On reflection, I don’t really mind that at all.

Saturday Stuff

I woke up this morning with my head full of stuff. Some days, I am left wondering where it all comes from. Memories, films, old TV shows. Snippets of decades-old conversations, faces of people that I recognise but can’t remember their names. It’s all tumbling around in my brain, like clothes in a washing machine.

I try to do things to focus on. Read a book on my Tablet, type up a couple of blog posts, and check emails. But it is to no avail, as those random thoughts and visions are refusing to go away. It is a very long time since I ever experimented with any hallucinogenic drugs, but it feels a lot like that uncontrollable experience. Perception of noise is increased, until everyday conversation and background sounds become like some sort of orchestral crescendo.

One way of coping is to try to compartmentalise all this ‘stuff’. Get it into categories, remove the ones easily dealt with, and confront the rest. Otherwise, the rest of the day is going to be lived in some strange dream-like state, looking at one thing, but seeing something else.

I am beginning to wonder if this is actually the true meaning of insanity.

Thinking Aloud On a Sunday

Ollie In Winter.

Well, it’s about my dog, so not unusual that I woke up thinking about my much-loved companion today.

Ollie doesn’t know that it is winter. He doesn’t seem to feel the cold when we go out, and is still happy to plunge into the icy waters of the small river. Mud means nothing to him, except to give his paws something soft to walk on. He doesn’t seem to care that it gets dark earlier, or if he is occasionally soaked by freezing rain, or peppered with hailstones.

The piles of rotting leaves that carpet his walks are sources of more smells, and of no other interest to him besides that. The absence of those leaves on the trees makes it easier for him to spot the squirrels that scamper away as he approaches, and the fact that ‘fair-weather’ dog walkers appear less frequently means that he has to search harder to detect the signs of other dogs.

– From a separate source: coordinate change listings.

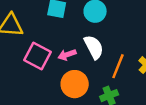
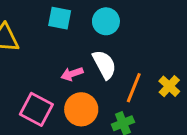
pink square: (38, 56) -> (36, 109), moved

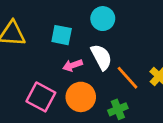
cyan square: (60, 18) -> (62, 35), moved
orange line: (134, 88) -> (128, 78), turned -64

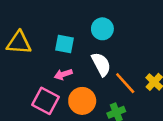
pink arrow: (73, 65) -> (63, 74), moved

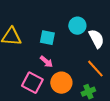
white semicircle: (101, 64) -> (96, 39), moved
pink arrow: (63, 74) -> (46, 62), turned -120

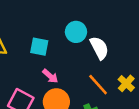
pink arrow: (46, 62) -> (50, 76), moved

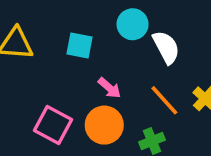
pink arrow: (50, 76) -> (110, 88), moved

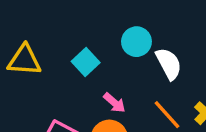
cyan square: (79, 45) -> (86, 62), turned 36

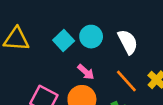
cyan circle: (136, 42) -> (91, 37), moved

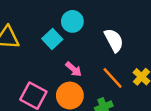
cyan circle: (91, 37) -> (72, 21), moved

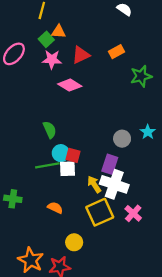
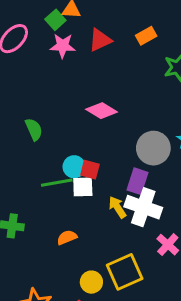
pink diamond: (70, 85) -> (102, 111), moved
green semicircle: (50, 130) -> (34, 129), moved
gray circle: (122, 139) -> (153, 148), size x1.5
orange semicircle: (55, 208) -> (67, 237), turned -48
yellow square: (100, 212) -> (125, 272), moved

He is stocky and well-nourished, with a short-haired coat of fur that is nevertheless dense and protective. So he doesn’t shiver, and certainly has no need of one of the coats that adorn so many of the other dogs seen around. I suspect he wonders why they are sporting tartan woolens, or rain-resistant mackintoshes. They are dogs like him, after all. In the absence of human owners, there would be no ‘doggy coats’, and certainly no matching ‘doggy boots’.

The cold weather does seem to make him enjoy his food more, and to look for any extra treats that might be given. He sleeps better when it isn’t so hot, and drinks less too. In the evenings, he settles onto his rug in the living room, happy to not have to search out cool spots to lie on. He relaxes in the warmth of the house, perhaps knowing that the heat will eventually be switched off, and he will soon curl up on his comfy bed for the night.

I have no doubt that he prefers the cooler climes, after September has passed.

And I conclude that, unlike his owner, Ollie is a Winter Dog.